Or more accurately, why do we like the Drive-By Truckers?
In the days following the US elections, I listen to the latest album by Alabama band Drive-By Truckers, entitled American Band. The album is a snapshot of the increasingly polarised US of the past year. Songs about race, riots, high school shootings and politics. It’s a call to arms that lost the band a great deal of their followers.
But this isn’t about American Band, its about how a group of seven lads on the Northern Irish border got into this band in a really, really big way.
It started in 2003 when one of my friends shoplifted Decoration Day from Virgin Megastores in Derry because he liked the cover. I guess I have Wes Freed’s incredible album artwork to thank for kickstarting me into this band. We were seven teenagers from about 14-18 and into art, literature and music. I’d say we were fairly atypical for kids that grew up in a small rural village. We sat around in the garage after band practice and listened to Decoration Day. I recall my first impressions as being a little kooky, a little heavy and a little country. The opening song, about incest in the deep south, begins a cappella until the rest of the band are introduced, building up to a glorious chord progression complete with pedal steel guitar and upright bass. The closest band I could think of at the time was the Eels.
Decoration Day went back in the CD collection and somewhere along the line someone got Souther Rock Opera and The Dirty South. It was at this time I got into the band in a serious way.
Decoration Day’s title track is a tale of deep-seated petty intergenerational family rivalry certainly strikes a chord. The narrator (Jason Isbell) has a decidedly removed delivery from the deeds and motives of his hated and ultimately understood father. Without trying to go too deep there are themes that resonate with the political system and religious rivalries Northern Ireland is infamous for. Of course, I didn’t realise this at the time.
Isbell doesn’t even divulge what motivated his father and instigated the historic rivalry, but focuses more on the short vignetted brutality and emotional dissonance caused. To us, the Catholic/Protestant divide was certainly visible but it didn’t matter as we were a mixed group of friends. I identified with the singer’s take on the story and his vitriol to the historic feuding in the song.
I’ve always said that the DBTs write songs that have dumb music and clever lyrics, and I don’t mean this in a bad way. In 2003 I was in a garage band trying to play songs by Neil Young, The Who, Black Sabbath and Led Zeppelin. We chugged along trying to land the musical acrobatics before dawning on the realisation that we could just chug along ourselves and it sounded pretty good. It was at this time I really got into primal fuzzy garage riffing typified by Ronnie and Neil from Souther Rock Opera. Again, a simple Sabbath/Young esque chordal descent creates the luscious audio carpet for a tale of southern racism via music, name dropping Wilson Pickett and Aretha Franklin, culminating in a battle cry tale of Ronnie Van Zant and Neil Young, complete with three guitar harmony. Wow!

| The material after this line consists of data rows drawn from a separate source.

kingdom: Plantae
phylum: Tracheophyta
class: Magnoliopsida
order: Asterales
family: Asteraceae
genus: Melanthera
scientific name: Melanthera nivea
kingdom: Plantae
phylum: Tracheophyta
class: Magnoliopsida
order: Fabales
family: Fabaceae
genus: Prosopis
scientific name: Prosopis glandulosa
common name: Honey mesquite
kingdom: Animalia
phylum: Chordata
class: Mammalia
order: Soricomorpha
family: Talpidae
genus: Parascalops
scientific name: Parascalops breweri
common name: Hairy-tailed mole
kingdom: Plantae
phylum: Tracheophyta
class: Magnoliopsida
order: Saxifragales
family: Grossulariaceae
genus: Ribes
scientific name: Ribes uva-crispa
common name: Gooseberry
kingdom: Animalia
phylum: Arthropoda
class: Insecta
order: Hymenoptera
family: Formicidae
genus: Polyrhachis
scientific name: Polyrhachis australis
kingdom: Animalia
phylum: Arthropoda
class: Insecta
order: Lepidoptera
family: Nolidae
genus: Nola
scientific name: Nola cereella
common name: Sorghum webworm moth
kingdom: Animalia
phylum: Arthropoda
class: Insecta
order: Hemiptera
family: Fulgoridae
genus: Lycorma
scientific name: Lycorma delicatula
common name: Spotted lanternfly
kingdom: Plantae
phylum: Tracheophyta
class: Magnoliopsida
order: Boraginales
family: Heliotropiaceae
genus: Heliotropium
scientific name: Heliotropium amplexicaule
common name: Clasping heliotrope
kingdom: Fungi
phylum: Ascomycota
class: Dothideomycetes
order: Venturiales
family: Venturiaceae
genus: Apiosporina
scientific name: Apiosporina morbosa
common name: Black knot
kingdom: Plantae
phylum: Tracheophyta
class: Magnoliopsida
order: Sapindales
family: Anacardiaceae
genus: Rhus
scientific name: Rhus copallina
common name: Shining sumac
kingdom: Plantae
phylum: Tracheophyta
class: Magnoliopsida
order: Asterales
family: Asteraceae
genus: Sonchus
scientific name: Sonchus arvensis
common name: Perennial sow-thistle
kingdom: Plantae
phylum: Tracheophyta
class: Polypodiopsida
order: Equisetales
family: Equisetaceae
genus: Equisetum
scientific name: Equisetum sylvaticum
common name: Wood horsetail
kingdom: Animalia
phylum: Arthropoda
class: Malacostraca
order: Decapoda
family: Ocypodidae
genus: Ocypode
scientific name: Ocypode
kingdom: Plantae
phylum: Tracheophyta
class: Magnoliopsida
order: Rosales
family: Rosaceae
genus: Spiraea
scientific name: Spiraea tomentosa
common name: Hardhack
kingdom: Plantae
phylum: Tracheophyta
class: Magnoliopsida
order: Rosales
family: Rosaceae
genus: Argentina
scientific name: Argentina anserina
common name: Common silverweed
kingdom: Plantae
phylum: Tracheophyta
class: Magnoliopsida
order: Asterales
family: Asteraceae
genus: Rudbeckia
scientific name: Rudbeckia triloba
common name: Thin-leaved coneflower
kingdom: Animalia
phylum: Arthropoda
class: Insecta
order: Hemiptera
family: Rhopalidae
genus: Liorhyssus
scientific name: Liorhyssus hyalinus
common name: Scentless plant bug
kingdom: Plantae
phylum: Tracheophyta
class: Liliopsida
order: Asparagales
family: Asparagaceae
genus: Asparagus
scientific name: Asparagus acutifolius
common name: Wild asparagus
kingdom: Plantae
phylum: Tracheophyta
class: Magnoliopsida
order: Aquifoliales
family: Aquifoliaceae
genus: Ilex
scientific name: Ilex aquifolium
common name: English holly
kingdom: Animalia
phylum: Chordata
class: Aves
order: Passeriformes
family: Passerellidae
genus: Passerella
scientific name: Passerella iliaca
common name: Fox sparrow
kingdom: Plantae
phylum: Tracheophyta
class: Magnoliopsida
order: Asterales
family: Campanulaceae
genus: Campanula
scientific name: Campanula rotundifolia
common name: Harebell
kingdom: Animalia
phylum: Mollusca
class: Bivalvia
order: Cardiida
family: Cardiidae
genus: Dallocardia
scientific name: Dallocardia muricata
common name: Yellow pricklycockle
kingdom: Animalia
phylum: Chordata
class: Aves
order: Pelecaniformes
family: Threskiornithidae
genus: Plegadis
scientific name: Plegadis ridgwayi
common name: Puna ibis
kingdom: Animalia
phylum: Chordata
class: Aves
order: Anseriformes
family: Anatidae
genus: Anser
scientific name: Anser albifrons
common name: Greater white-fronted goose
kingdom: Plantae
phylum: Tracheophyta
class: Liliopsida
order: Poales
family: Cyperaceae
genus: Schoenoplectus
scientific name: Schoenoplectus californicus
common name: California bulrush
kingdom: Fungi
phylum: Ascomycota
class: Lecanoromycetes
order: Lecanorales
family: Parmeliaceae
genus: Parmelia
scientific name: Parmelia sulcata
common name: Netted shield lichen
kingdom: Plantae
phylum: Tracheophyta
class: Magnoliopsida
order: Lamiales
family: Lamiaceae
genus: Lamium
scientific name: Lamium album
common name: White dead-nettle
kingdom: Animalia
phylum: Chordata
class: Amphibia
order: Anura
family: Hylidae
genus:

Putting People on the Moon, from The Dirty South, could have been written about any town that experienced hardship. Our own village was famous in the Irish linen days, and many of our families worked in the local mill. The mill was shut down about the time of that album due to production going to Africa (and leading to the company folding). The feeling of angry acceptance captured in this song could be felt throughout the village for years.
It’s difficult to say why a random and still largely unknown oddball American band became the favourite band of a small group of teenagers from the rural Northern Ireland border. To this day, I’ve bought every album, spin off and DVD, and we’re all going to see them again in February.
Recently one of my friends said he was glad that, out of all the music we listened to as teenagers, this was the band that stuck. I’ve got to agree.